Kirchheim
Jahrgang 1933 bis 1944: Ulla Reyhle berichtet über Kriegskinder im Altersheim

Trauma Der Zweite Weltkrieg hat bei den Jahrgängen 1933 bis 1944 seelische Wunden hinterlassen. Diplom-Sozialgerontologin Ulla Reyhle erklärt Mitarbeitenden pflegender Berufe, wie sie damit umgehen können. Von Helga Single

Sie setze auf die inneren Bilder der Zuhörer, von denen eine Power-Point-Präsentation nur ablenken würde, erklärt Ulla Reyhle zu Beginn ihres Vortrags. Die Diplom-Sozialgerontologin aus Tübingen, die auch Supervisorin und spirituelle seelsorgerische Begleiterin ist, gab ihre Erfahrungen zum Thema „Wie umgehen mit traumatisierten älteren Menschen“ an Mitarbeitende pflegender Berufe weiter. Der Hospizdienst hatte zu der jährlich stattfindenden Vortragsbildungsreihe ins Alte Gemeindehaus eingeladen. Und so gibt es kein Handout zum Vortrag und auch kein Skript. Ulla Reyhle spricht frei  über ihr Thema: hochbetagte Menschen jenseits der 80.

 

In deutschen Altersheimen tobt der Zweite Weltkrieg.
Ulla Reyhle
beschreibt, dass die Bewohnerinnen und Bewohner unter den Nachwirkungen von Gewalt, Flucht, Vertreibung und Heimatverlust leiden.

 

Eine historisch völlig neue Situation habe sich in den vergangenen Jahrzehnten ergeben. Während früher nur Einzelne ein sehr hohes Alter erreichten, gibt es heute viele mit einer sehr langen Lebenserwartung, deren Gegenwart aus den gemachten Erfahrungen und den Prägungen aus der Kindheit bestehe. „In deutschen Altersheimen tobt der Zweite Weltkrieg mit all seinen Ausprägungen von Gewalt, Flucht, Vertreibung und Heimatverlust“, sagt Ulla Reyhle. „Die Tore der Vergangenheit gehen weit auf.“ Stimmungsbilder, Gerüche und längst vergangene Situationen finden den Weg in die Köpfe der Seniorinnen und Senioren.
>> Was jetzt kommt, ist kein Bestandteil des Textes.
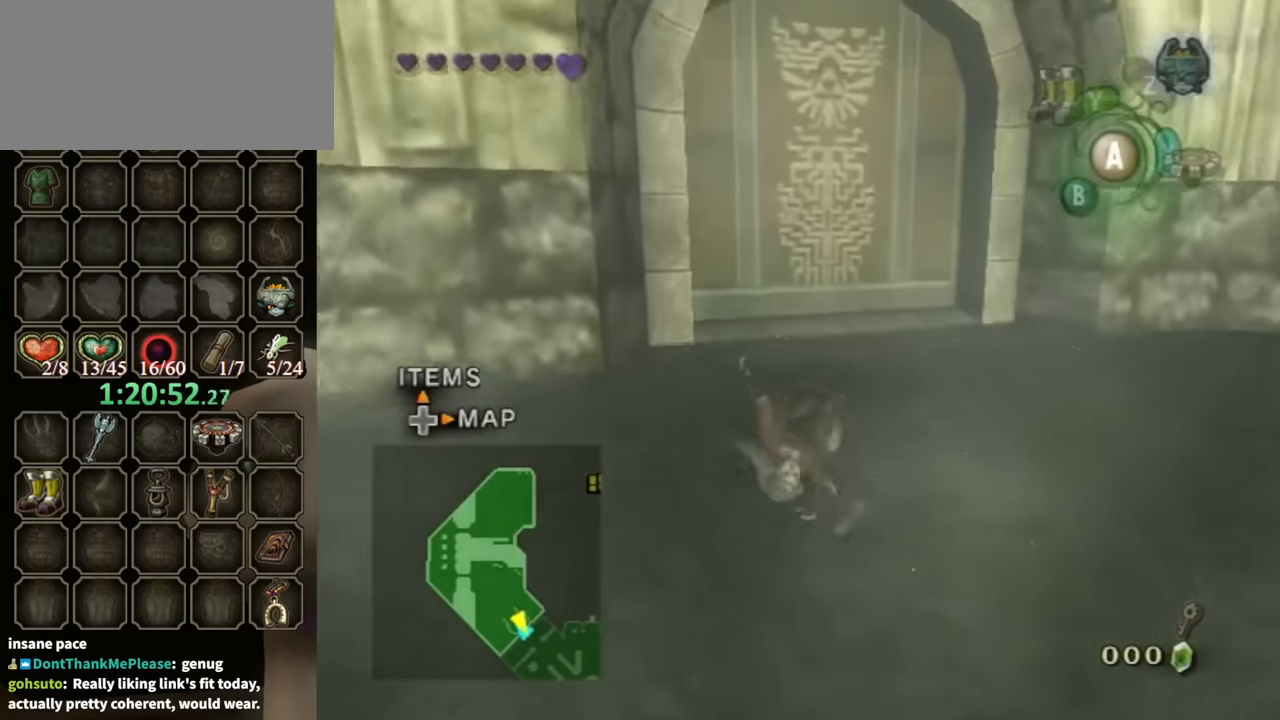
{"buttons": [], "left_stick": "up", "right_stick": "center", "events": []}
Die am stärksten vertretene Altersgruppe der zu Betreuenden seien die Kriegskinder, die zu der gegenwärtigen Alterskohorte der über 80-Jährigen gehörten.

Der Begriff „Kohorte“ stamme aus der Soziologie und fasse Jahrgänge im Abstand von zehn Jahren zusammen. Diejenigen, die in den Jahren 1933 bis 1944 geborenen wurden, haben die Wucht des Kriegs noch unmittelbar als kleine Kinder erfahren. „Ein Drittel dieser Jahrgänge sind traumatisiert“, erklärt Ulla Reyhle.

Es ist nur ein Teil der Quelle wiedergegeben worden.